The New York Times will report no news before its time:
My friends, some years ago, the Federal Government declared war on poverty, and poverty won. [Laughter] Today the Federal Government has 59 major welfare programs and spends more than $100 billion a year on them. What has all this money done? Well, too often it has only made poverty harder to escape. Federal welfare programs have created a massive social problem. With the best of intentions, government created a poverty trap that wreaks havoc on the very support system the poor need most to lift themselves out of poverty: the family. Dependency has become the one enduring heirloom, passed from one generation to the next, of too many fragmented families.
—President Ronald Reagan’s State of the Union address to Congress, January 25, 1988.
McDowell County, the poorest in West Virginia, has been emblematic of entrenched American poverty for more than a half-century.

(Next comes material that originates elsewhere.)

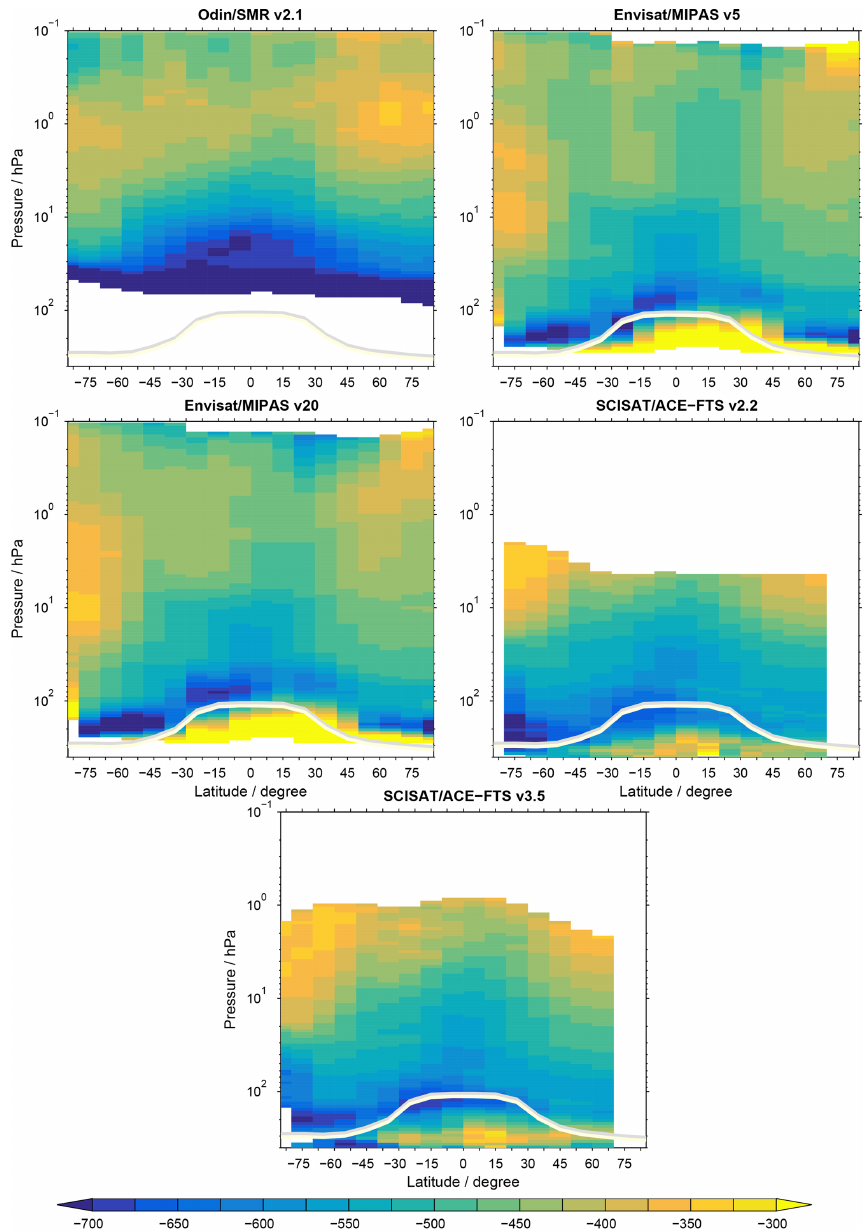
Figure 3. Climatologies of δ D for the five data sets considered in this study and for the JJA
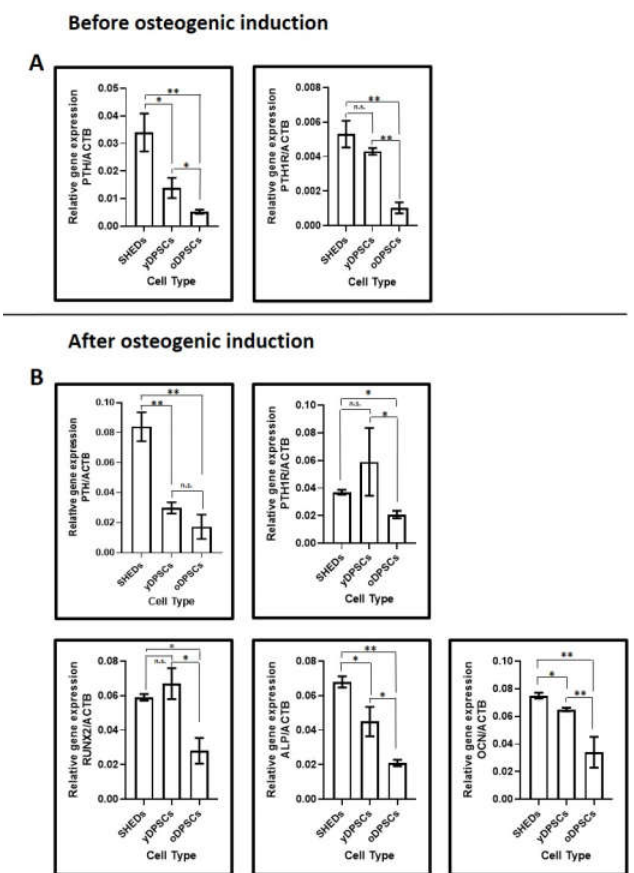
Figure 3. RT-qPCR analysis for estimation of gene expression. ( A ) Comparative gene expression levels of PTH and PTH1R were assessed in SHEDs, yDPSCs, and oDPSCs. ( B ) On the 14th day of osteogenic induction, comparative gene expression levels of PTH, PTH1R, RUNX2, ALP, and OCN were assessed in SHEDs, yDPSCs, and oDPSCs ( n = 5). n.s.: not significant, * p < 0.05, ** p <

John F. Kennedy campaigned here in 1960 and was so appalled that he promised to send help if elected president. His first executive order created the modern food stamp program, whose first recipients were McDowell County residents. When President Lyndon B. Johnson declared “unconditional war on poverty” in 1964, it was the squalor of Appalachia he had in mind. The federal programs that followed — Medicare, Medicaid, free school lunches and others — lifted tens of thousands above a subsistence standard of living.
But a half-century later, with the poverty rate again on the rise, hardship seems merely to have taken on a new face in McDowell County. The economy is declining along with the coal industry, towns are hollowed out as people flee, and communities are scarred by family dissolution, prescription drug abuse and a high rate of imprisonment.
—“50 Years Into the War on Poverty, Hardship Hits Back,” the New York Times, last Sunday.
By the way, let’s parse out this excerpt from the last sentence quoted above: “The economy is declining along with the coal industry.”
John Kerry, our current Secretary of State, has on occasion believed the first half of this sentence is good news. Barack Obama, our current president, has openly admitted that the second half of the equation — shrinking the coal industry — is one of his goals. From the Times’ perspective, it’s also welcome news. Sometimes they’ll even admit it, though not for long.